Dr Guy Stubbs a Christian missionary, who heads up the programmes at Khanyisani Trust, including the ChildVision programme had some valuable input to share.
Learning from the African Honey Bee Model
Stubbs adopts a social transformation model he developed based on the success of the African Honey Bee project in KwaZulu Natal where they worked with 1600 families to transform their communities. The model is a self-help community programme that engages the participants in problem-solving. Through self-help savings groups, communities learn income generating skills and food production skills. African Honey Bee even helped community members set up a beekeeping social and micro franchise linked to the value chain.
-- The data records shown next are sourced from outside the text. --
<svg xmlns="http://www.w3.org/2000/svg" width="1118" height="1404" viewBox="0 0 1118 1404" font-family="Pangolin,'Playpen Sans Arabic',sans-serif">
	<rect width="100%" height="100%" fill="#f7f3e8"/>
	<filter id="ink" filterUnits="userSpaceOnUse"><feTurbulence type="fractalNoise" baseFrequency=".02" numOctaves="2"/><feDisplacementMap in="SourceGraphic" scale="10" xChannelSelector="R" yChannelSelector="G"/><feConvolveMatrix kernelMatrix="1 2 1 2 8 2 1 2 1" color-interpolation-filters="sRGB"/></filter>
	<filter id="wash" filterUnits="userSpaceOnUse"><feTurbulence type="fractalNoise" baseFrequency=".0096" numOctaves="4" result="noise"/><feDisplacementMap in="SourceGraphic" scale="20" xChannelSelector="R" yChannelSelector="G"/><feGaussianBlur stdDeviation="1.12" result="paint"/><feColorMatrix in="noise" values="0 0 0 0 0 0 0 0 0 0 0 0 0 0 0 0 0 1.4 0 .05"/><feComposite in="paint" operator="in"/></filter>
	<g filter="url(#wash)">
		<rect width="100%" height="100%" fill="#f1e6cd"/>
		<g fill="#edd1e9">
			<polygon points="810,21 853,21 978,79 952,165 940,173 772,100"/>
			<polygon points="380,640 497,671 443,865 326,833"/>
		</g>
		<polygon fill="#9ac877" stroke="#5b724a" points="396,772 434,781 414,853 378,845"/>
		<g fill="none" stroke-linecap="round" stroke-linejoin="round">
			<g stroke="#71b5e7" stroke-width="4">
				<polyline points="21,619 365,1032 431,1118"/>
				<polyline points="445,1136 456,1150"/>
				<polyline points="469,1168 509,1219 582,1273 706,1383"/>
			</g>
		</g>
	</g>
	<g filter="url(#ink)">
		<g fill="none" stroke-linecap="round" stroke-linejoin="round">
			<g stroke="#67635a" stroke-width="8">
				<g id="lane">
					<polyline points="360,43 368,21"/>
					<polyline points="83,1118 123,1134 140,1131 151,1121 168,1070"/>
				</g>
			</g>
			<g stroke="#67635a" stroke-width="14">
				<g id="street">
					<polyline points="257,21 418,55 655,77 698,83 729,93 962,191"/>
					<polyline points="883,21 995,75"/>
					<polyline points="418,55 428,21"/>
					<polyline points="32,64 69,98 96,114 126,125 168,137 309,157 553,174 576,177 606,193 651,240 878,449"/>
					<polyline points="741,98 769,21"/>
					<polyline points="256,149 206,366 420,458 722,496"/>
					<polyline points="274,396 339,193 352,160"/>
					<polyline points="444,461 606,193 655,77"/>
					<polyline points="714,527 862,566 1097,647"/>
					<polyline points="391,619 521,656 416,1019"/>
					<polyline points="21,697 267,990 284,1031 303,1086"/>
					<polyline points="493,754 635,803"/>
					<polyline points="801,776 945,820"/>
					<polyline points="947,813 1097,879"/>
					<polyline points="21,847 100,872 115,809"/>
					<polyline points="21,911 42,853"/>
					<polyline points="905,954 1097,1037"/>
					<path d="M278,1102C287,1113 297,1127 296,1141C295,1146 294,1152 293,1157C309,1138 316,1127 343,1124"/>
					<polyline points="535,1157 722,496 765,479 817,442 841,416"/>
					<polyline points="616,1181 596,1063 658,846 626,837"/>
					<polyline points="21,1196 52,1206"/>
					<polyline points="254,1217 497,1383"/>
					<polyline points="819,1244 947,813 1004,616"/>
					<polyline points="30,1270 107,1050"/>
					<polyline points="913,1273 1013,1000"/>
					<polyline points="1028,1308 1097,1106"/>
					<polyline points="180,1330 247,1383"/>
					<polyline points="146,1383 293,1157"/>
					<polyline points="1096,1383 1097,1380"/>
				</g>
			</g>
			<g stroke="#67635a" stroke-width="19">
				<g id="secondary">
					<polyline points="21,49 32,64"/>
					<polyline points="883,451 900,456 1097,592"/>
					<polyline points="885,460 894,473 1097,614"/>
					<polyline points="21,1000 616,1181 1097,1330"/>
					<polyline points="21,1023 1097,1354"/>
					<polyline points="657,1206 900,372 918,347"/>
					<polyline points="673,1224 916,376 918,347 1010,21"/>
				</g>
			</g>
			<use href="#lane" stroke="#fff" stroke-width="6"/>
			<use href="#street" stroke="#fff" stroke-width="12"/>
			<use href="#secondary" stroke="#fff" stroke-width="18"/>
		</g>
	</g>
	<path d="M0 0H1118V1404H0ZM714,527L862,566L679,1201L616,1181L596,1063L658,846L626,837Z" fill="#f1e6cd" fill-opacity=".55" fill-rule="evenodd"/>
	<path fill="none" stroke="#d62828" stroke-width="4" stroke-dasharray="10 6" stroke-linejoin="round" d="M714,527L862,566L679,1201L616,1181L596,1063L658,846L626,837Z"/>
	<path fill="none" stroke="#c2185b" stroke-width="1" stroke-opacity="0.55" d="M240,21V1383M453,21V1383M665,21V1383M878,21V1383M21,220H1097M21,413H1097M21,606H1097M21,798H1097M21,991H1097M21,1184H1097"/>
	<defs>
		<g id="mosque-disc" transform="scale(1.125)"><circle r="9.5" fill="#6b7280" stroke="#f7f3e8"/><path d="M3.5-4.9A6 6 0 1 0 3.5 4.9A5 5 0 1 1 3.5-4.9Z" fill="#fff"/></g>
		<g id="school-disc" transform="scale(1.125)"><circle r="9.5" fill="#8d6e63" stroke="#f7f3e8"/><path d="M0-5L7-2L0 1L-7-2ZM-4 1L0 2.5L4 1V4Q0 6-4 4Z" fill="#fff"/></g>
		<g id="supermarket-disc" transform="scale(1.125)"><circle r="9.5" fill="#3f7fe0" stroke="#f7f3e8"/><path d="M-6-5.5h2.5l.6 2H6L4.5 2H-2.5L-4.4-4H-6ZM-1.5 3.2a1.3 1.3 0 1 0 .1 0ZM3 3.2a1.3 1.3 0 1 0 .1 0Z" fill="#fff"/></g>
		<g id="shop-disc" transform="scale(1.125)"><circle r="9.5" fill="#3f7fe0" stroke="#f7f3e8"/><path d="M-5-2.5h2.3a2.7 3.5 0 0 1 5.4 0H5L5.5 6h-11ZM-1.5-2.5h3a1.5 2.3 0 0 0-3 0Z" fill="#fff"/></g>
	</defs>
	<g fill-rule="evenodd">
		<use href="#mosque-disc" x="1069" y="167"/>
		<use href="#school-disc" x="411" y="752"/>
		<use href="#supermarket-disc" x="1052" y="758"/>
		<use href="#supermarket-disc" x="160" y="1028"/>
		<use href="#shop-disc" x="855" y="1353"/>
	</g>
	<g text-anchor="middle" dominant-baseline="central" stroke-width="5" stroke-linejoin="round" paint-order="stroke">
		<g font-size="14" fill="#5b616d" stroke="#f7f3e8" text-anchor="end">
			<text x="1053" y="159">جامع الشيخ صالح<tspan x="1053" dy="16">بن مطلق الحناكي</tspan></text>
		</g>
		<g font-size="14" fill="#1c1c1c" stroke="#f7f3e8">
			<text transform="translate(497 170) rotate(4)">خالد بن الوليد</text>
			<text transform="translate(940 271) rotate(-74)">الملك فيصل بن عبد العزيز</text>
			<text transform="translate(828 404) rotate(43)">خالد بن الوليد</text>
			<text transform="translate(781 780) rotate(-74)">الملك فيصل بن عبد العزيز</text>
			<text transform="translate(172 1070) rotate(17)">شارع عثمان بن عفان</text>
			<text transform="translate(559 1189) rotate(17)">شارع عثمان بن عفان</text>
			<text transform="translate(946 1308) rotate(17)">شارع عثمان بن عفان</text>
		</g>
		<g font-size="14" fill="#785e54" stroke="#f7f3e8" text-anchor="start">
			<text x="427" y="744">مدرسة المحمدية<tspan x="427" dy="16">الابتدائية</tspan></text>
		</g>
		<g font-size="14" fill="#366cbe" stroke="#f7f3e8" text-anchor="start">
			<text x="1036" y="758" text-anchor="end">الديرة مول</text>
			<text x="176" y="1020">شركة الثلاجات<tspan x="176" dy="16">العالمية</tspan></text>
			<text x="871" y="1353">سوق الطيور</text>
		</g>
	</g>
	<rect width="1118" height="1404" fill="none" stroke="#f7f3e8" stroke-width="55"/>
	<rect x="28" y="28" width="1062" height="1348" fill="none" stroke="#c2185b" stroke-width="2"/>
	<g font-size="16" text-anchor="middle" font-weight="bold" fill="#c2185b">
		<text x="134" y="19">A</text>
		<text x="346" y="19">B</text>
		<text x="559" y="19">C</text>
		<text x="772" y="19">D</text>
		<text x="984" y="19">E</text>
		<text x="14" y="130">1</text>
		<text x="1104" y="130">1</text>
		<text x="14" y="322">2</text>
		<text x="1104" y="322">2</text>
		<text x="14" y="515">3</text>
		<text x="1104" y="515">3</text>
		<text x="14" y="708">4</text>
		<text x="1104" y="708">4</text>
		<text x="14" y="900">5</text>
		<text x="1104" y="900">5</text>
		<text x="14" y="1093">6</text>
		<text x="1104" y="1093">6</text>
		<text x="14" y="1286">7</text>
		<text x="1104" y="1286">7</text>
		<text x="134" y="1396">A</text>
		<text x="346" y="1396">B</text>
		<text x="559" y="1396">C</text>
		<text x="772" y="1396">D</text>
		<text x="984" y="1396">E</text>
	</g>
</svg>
Tackling the issues of OVC centres
The problem with many OVC centres is that they aren’t self-sustaining and so are completely dependent on grant funding. With scarce resources not only nutrition but also education suffers as often times care workers at these centres are not qualified teachers. Stubbs believes that if they could educate and transform the lives of the centre workers, then they could have a much bigger impact on the children. Through the training and practical skills development programme he aims to help centre workers become transformational leaders so that the centres become more sustainable and efficient.
ChildVision partners with The Love Trust
To achieve this goal, ChildVision needed a partner that could help them address the areas they weren’t familiar with, and The Love Trust was the natural choice. The significance of the partnership is that the holistic approach of The Love Trust programme fits with the ChildVision approach.
Although OVC centres include crèche and after school care (babies and toddlers through to eighteen-year-olds), The Love Trust empowers OVC centres with trained teachers to enable the financial sustainability of ECDs. Centre workers are also taught the theoretical implications of nutrition through the ECD training, and by teaching centre workers practical skills such as growing vegetables and animal husbandry (how to get chickens to produce eggs for example) they can teach the parents and caregivers of their children how to replicate their acquired skills. And this is where the leadership comes in. Stubbs elaborates that the leadership is in leading change or leading social transformation. So, they learn how to become transformational leaders.
Measuring success
The focus is primarily at the level of the child. Stubbs adds that they want to see changes in the children, because that’s what the transformational leaders are being trained to do. They’re going to be working with the children, and they’re going to be working with the children’s families. That’s why they are called ChildVision. They are equipping the people who care for the children to look after the children better. To be enabled to bring about the transformation.
Through the combination of good theoretical teaching and practical skills implementation, The Love Trust and ChildVision are helping to break that cycle of poverty in underprivileged communities.